* [Text block]:
=-=-=

# keep this setup design or change it?for giant desert hairy scorpion



## lampropeltis (Jun 21, 2007)

ive constructed this today for my new giant desert hairy scorpion
that i will hopefully be picking up tomorow morning
on the onehand i think its cool
but i think its a bit naff too
so i wanna know what you think i should do
its made from sand and pieces of slate
some piccy's -->








from above








above again








along the floor








the cave area








inside the cave


----------



## Neil (Jul 31, 2007)

Assuming they should be kept on sand , i think its great mate !!

Just make sure there is no chance of that slate collapsing on the scorps : victory:


----------



## SiUK (Feb 15, 2007)

it looks good I recon, could the sand possibly be a little damp though?


----------



## lampropeltis (Jun 21, 2007)

the sand is slightly damp
but its airing out at the mo in the kitchen
i was going to put it out in the sun to dry
but next doors cat will crap in it


----------



## SiUK (Feb 15, 2007)

lol I have this great thing in the garden that my grandad made my mum its like a little miniture greenhouse and it has a lid on top that you can lift up, and put seedlings under so all things that need to dry out or defrost go in there. because the lids made of glass it gets nice and warm.


----------



## Pincers n Paws (Aug 22, 2007)

Looks good mate, as already asked is the slate secure?
Do you use playpit sand for your desert species?


----------



## lampropeltis (Jun 21, 2007)

no i got some t-rex stuff from the shop whilst i was there
by the time youve washed playsand and baked it
its not realy worth the messin about


----------



## lampropeltis (Jun 21, 2007)

5 votes at the mo
all saying its cool


----------



## greenwood777 (Aug 18, 2007)

looks like the wrong sand man. use finer sand that yiou can buy from specialist reptile stores.

looks good to me though, make sure the slate doesnt collapse


----------



## lampropeltis (Jun 21, 2007)

its t-rex scorpion sand m8
its perfect


----------



## lampropeltis (Jun 21, 2007)

anyway
the giant desert hairys here
ive changed it
will post piccys in a min


----------



## lampropeltis (Jun 21, 2007)




----------



## Pincers n Paws (Aug 22, 2007)

The piccies wont enlarge! Looks a beast mate, what size is it?


----------



## lampropeltis (Jun 21, 2007)

about 10cm/4" ish
dunno what it would be flat prob 16-17cm ish


----------



## lampropeltis (Jun 21, 2007)




----------



## lampropeltis (Jun 21, 2007)

it looks so much like a yellow fat tail
and as you can see the tail is huge
but im sure its arizonensis
which is what peregrine are selling it as


----------



## Incubuss (Dec 19, 2006)

=-=-=

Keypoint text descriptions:
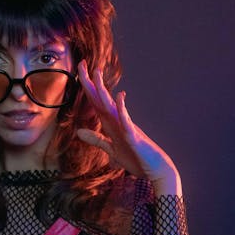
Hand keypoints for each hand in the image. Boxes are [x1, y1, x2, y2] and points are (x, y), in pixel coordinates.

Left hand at [76, 60, 180, 195]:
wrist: (156, 171)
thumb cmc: (136, 159)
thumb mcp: (111, 150)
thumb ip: (96, 139)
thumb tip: (79, 131)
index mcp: (112, 124)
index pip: (96, 102)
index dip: (87, 87)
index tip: (80, 71)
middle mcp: (118, 121)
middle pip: (101, 99)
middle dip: (91, 82)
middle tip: (82, 63)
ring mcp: (126, 127)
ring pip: (111, 105)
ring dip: (103, 90)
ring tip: (97, 72)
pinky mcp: (134, 136)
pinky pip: (127, 121)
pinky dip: (122, 109)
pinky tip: (119, 97)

=-=-=

* [Problem statement]:
Write the next part of the forum thread about the scorpion setup, picking up right after its last line. None of the rows are needed here.

* [Written answer]:
The fat yellow tail has a darker part on the last segment of the tail, just before the stinger. Can't really see it the pic, but if it does have the darker part. BE CAREFUL!


----------



## lampropeltis (Jun 21, 2007)

cheers incubus il have a look now


----------



## lampropeltis (Jun 21, 2007)

the telson and tail is all yellow
except the actual point of the telson
which is black


----------



## C_Strike (Feb 20, 2007)

trust me if a seller sells you something like this with a false ID then they dont deserve to be in business.
Its incredibly unlikely.

Heres how to tell if its androctonus..
There is a marked thickness and width of the postabdominal segments...
deep concavity dorsally on each postabdominal segment, this adds to the dorsal keels, These are often serrated.
They are like hadrurs, as they have a variable colour to them, thats based on location

A australis - the fifth segment is darker than the rest of the body, this is true of the pedipalps, and sometimes true with the fourth.
10cm+
the holotype was 96mm.

The scorp looks very nice though!
My vote is H arizonensis (not spadix from that pic)


----------



## lampropeltis (Jun 21, 2007)

C_Strike said:


> My vote is H arizonensis


thats what it was sold as
and as for the tail its only the telson which is darker
not the gland just the point


----------



## C_Strike (Feb 20, 2007)

H arizonensis = they have a consistant yellow triangle from the chelicerae, over the lateral eyes, thats when compared to the uniformly coloured spadix


----------



## zoe6660 (Jun 3, 2007)

i havnt voted coz its good and not all u need is a bit of green colour and i think it will be great or if you can have some fake plants im not sure i dont have scops.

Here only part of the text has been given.